Même constat des Landes au Tarn, ou encore dans la Charente-Maritime. Tous sont situés sous la moyenne nationale de 55 lits pour 100 000 personnes de plus de 65 ans. Et la situation pourrait s’aggraver à mesure que la population française continuera de vieillir. Alors que l’Hexagone compte 6,7 millions d’habitants de 75 ans et plus, cette catégorie d’âge devrait compter plus de 12 millions d’individus d’ici à 2070.
Comment comprendre une telle « diagonale du vide » des soins palliatifs ? D’abord, en se penchant sur les besoins des populations : le taux de mortalité plus faible dans les départements d’Auvergne-Rhône-Alpes peut expliquer que les départements y comptent moins de lits de soins palliatifs. Ensuite, par le déficit en soignants : les déserts palliatifs sont, dans certains départements, l’une des multiples facettes des déserts médicaux. C’est le cas de l’Ain, où 15 % de la population n’a pas de médecin traitant.”
Désavantage social et savant
Mais d’autres situations laissent songeur : le département du Cher, pourtant bien doté en lits de soins palliatifs, est presque entièrement un désert médical. Tandis que dans la Charente-Maritime, où les blouses blanches sont présentes en nombre, peu de patients en fin de vie peuvent être accueillis. Serait-ce alors le reflet d’inégalités sociales ? L’Atlas des soins palliatifs et de la fin de vie en France dans son édition de 2023, qui a été publié le 15 mars par le CNSPFV, montre que certains départements cumulent désavantage social et manque de lits en soins palliatifs, comme les Pyrénées-Orientales. Mais, là non plus, l’explication ne paraît pas suffisante. Et une autre piste peut être creusée. « Dans ce département, où il n’y a pas d’unités de soins palliatifs, les acteurs ont du mal à s’accorder sur le lieu où il faut en établir une » ajoute Claire Fourcade, présidente de la Société française d’accompagnement et de soins palliatifs (Sfap).
C’est donc aussi l’organisation des acteurs, couplée aux spécificités des départements, qui permet le développement de soins palliatifs. Les Hauts-de-France, dont les départements sont globalement bien dotés en lits, cumulent une espérance de vie plus faible, des taux de mortalité élevés et un indice de défavorisation social fort. Les populations nécessitent ainsi probablement davantage de prises en charge complexes. « Puisque la demande est plus importante dans le Nord, des réseaux philanthropiques s’y sont développés, et des unités de soins palliatifs sont apparues grâce à l’engagement de différents acteurs » continue la présidente de la Sfap, qui exerce à Narbonne.

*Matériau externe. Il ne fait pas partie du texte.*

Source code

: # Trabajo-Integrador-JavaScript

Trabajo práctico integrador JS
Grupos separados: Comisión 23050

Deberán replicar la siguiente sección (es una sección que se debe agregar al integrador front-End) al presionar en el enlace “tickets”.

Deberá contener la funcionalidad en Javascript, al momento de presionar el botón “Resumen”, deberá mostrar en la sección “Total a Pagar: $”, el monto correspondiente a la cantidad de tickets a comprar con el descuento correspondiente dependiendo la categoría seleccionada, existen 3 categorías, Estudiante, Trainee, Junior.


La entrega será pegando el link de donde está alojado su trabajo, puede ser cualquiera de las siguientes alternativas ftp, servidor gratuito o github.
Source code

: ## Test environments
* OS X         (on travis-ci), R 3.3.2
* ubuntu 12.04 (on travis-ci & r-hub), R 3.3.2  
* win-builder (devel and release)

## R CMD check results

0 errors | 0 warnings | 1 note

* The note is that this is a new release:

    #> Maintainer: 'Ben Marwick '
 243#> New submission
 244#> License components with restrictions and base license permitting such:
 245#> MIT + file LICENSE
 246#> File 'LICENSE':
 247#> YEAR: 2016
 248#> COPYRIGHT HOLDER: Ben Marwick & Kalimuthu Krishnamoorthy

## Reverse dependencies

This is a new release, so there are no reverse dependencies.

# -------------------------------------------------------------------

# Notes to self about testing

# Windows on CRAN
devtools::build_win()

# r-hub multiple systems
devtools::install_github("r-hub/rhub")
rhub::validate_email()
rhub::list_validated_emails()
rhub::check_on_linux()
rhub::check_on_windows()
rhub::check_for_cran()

Dans sa ville audoise, « c’est un directeur de clinique qui a insisté pour avoir des lits de soins palliatifs, car cela lui tenait à cœur, et, au bout de trois ans, l’ARS a fini par les financer » raconte-t-elle. Dans d’autres départements, cette impulsion au développement des soins palliatifs, spécialité née il y a une quarantaine d’années, n’a pas encore eu lieu. D’où la nécessité, selon Julien Carretier, « de faire connaître cette culture auprès des citoyens, mais aussi des soignants ».
Hospitalisation à domicile
Notons aussi que les soins palliatifs ne sont pas toujours prodigués à l’hôpital : certains patients peuvent rester chez eux ou dans leur Ehpad, dans le cadre d’une « hospitalisation à domicile » (HAD). De même dans le cas de « prises en charge particulièrement complexes » explique David Beausire, médecin en HAD. Parmi les départements mal pourvus en lits, certains proposent à l’inverse de nombreuses HAD en soins palliatifs : c’est le cas des Landes, de la Lozère ou du Jura. Tandis que d’autres se situent nettement en dessous de la moyenne sur les deux tableaux, comme la Haute-Saône et l’Isère. Ces soins au foyer sont de plus en plus répandus : de 15 250 décès lors d’une hospitalisation à domicile en 2013 (chez le patient ou en Ehpad), la France est passée à 27 000 en 2019.